A limitation of this project is that selection of the complaint TYPE is made by multiple people at the time the complaint is made. The reason one person selects “General Construction” for window issues, while another selects “Door/Window” complaint types is unknown. For this reason, its important not to make decisions based on the distinct types of complaints, but rather the overall total, and in particular, the overall change in number of complaints. I’ve displayed types only to show the varied nature of complaints included in this visualization.

Next Steps: If we had not yet hired a new super at 60 Turner, I would have shown the increase in complaints to our building management company as documentation of complaints in the building that may be the responsibility of the super. This sort of visualization can be used to review complaints at any large building, especially if the neighborhood council has received specific complaints about the super. This could be a starting point in the review process.

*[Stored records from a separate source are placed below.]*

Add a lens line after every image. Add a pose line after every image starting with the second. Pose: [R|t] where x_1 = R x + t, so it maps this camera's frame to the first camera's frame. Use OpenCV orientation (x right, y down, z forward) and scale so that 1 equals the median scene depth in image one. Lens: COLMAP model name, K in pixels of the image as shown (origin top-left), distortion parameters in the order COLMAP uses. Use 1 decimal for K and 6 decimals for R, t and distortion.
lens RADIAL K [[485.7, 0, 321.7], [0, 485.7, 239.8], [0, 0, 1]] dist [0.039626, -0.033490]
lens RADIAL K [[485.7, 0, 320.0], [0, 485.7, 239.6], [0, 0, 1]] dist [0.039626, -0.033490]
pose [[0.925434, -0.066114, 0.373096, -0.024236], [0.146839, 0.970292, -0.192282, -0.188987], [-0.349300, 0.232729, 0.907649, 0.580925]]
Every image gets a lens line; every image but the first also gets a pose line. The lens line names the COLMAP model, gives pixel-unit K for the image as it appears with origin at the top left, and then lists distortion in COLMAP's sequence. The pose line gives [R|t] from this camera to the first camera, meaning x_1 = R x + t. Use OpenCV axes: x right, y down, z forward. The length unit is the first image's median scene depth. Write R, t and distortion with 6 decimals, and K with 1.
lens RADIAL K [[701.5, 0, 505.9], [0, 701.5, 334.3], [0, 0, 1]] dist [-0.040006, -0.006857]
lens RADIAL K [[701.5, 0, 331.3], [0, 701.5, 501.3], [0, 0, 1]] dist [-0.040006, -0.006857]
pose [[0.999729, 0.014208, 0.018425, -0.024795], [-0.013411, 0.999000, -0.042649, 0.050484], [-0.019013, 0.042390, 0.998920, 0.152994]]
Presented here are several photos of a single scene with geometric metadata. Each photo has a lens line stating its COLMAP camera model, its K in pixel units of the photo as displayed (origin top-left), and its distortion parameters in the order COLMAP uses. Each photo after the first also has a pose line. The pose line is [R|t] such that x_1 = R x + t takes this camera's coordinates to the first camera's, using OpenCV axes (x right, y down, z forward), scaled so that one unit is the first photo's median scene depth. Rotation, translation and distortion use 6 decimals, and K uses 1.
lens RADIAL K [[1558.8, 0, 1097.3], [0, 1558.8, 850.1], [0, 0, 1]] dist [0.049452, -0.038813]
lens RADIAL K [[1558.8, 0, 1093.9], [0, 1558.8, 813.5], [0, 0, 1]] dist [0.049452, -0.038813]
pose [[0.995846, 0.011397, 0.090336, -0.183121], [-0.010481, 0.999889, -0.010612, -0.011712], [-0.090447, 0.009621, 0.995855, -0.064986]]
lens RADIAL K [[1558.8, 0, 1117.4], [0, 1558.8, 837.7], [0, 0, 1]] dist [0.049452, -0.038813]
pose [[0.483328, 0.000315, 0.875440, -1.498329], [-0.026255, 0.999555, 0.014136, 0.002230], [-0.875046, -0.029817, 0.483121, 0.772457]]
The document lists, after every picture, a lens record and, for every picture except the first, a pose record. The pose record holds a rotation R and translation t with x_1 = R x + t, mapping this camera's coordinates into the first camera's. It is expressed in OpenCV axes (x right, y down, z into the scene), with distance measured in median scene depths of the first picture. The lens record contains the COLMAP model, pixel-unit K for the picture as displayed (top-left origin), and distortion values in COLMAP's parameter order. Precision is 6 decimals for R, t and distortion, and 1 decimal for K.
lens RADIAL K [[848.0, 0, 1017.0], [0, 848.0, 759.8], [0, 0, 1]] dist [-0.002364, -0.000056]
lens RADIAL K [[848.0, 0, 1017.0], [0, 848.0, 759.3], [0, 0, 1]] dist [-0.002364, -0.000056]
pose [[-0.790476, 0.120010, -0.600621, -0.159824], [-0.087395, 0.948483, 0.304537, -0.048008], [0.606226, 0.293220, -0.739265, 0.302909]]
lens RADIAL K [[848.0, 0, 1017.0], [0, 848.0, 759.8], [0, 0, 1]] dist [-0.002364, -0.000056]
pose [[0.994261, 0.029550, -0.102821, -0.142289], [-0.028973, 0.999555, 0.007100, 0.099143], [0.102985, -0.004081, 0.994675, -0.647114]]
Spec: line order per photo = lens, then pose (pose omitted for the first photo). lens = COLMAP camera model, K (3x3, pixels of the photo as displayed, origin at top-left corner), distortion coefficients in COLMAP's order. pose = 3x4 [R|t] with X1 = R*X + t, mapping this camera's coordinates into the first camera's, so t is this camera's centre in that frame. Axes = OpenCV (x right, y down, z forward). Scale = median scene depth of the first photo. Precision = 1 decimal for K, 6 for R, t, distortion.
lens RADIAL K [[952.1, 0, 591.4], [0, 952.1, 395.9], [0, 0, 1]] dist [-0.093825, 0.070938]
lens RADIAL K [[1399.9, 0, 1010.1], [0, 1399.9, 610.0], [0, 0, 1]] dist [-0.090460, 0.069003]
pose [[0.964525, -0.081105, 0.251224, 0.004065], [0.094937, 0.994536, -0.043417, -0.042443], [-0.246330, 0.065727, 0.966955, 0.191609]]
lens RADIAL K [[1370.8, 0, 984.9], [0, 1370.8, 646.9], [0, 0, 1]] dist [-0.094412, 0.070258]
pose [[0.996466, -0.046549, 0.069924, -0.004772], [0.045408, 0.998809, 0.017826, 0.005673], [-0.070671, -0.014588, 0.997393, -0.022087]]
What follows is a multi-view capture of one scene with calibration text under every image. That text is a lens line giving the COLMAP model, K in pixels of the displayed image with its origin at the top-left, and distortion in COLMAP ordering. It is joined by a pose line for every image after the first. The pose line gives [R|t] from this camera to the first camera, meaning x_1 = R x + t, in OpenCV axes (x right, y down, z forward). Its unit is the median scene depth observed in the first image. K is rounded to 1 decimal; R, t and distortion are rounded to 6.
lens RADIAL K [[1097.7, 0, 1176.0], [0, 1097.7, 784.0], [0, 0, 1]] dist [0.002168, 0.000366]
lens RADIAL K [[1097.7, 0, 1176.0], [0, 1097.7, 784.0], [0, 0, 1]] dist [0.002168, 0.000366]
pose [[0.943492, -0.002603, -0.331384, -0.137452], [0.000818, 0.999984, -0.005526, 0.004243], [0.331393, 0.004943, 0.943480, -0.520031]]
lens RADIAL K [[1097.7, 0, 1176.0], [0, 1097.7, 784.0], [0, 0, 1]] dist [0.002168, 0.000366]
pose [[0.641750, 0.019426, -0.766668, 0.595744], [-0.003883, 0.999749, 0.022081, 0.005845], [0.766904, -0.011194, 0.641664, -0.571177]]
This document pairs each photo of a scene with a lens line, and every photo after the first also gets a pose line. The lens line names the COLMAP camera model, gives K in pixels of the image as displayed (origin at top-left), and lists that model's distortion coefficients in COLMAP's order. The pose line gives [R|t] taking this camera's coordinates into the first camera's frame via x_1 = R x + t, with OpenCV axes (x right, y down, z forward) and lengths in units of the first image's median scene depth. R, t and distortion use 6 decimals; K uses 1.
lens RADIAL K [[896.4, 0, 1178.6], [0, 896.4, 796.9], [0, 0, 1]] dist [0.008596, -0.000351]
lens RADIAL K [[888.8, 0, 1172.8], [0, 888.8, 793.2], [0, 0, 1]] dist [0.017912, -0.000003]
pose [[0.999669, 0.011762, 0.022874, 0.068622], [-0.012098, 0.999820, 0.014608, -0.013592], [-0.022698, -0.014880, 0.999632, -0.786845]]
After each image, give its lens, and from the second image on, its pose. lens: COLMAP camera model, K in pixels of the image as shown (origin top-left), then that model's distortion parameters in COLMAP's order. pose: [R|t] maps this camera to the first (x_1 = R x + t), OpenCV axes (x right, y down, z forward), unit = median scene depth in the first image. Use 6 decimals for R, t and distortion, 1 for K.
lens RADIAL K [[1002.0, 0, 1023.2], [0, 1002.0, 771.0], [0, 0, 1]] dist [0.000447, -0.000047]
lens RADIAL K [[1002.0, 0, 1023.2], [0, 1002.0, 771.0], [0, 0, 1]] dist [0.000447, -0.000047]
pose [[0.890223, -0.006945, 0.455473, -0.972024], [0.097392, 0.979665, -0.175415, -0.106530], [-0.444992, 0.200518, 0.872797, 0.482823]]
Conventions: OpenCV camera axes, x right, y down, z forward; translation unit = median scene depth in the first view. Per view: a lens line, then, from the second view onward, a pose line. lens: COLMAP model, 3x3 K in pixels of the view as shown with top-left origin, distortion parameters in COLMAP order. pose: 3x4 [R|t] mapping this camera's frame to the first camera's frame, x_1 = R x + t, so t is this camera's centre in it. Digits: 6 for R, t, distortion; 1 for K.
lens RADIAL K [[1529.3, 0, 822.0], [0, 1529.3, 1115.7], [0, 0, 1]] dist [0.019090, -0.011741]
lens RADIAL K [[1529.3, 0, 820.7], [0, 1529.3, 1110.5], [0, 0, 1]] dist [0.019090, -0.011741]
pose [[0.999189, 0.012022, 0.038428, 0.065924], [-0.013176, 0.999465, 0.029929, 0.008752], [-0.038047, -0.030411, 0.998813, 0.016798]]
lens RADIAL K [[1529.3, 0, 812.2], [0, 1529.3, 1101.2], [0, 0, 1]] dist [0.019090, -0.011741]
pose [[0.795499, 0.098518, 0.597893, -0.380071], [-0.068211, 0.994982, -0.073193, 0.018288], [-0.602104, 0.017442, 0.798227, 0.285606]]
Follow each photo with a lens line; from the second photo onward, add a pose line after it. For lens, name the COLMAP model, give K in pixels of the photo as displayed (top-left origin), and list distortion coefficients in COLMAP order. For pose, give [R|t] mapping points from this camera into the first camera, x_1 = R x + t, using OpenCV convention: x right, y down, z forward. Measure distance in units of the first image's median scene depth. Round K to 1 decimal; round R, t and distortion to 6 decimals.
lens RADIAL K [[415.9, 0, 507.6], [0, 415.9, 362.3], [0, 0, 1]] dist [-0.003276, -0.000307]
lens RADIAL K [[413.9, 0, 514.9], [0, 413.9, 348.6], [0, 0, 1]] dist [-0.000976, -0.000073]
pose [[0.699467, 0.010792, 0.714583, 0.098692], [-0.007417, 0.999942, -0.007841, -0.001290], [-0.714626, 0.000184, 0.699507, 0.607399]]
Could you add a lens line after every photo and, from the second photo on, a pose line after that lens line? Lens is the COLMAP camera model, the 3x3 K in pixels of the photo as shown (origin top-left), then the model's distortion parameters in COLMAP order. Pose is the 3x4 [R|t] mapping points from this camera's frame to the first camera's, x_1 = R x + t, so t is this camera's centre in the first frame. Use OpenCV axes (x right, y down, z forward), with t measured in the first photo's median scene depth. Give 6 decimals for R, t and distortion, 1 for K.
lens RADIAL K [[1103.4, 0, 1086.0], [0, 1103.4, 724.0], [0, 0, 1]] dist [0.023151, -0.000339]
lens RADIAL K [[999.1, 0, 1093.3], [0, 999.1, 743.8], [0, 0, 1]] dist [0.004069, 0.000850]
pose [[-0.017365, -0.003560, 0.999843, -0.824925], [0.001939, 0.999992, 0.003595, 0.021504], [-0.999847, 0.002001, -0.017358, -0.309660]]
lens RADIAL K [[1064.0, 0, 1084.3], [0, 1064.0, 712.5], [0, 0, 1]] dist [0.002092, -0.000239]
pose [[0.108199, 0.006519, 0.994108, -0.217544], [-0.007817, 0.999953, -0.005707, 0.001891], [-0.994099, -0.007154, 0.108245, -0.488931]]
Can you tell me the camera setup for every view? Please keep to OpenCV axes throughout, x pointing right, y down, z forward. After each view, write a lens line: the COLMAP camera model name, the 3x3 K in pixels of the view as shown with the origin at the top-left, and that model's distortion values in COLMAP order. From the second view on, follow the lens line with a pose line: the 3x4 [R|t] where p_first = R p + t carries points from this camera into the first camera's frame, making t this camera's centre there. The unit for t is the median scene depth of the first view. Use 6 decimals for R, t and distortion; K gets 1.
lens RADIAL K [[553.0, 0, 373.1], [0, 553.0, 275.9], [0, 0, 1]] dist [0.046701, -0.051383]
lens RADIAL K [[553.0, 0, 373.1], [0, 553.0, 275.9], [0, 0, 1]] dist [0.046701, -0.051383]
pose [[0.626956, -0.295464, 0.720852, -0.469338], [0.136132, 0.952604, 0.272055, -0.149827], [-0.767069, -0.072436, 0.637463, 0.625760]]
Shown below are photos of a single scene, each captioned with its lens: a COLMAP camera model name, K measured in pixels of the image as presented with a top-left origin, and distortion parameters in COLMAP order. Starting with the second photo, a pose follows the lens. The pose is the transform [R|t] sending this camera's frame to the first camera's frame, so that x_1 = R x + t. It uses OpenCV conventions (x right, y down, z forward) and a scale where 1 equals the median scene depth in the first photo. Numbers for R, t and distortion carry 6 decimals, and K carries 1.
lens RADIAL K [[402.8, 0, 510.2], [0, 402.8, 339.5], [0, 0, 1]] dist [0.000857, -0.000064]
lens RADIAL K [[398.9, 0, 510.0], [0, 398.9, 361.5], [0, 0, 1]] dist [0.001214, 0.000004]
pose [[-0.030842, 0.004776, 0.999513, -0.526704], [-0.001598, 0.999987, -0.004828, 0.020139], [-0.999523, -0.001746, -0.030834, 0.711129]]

In terms of addressing the data accuracy limitation, this would require that all complaints are coded according to a very rigorous rubric, which may impede the user-accessible nature of the 311 online and telephone systems. Perhaps another system might ask for key words in the complaint (data found in the “descriptor” column) then automatically assign a Complaint type. This would eliminate duplication of descriptions across multiple complaint types.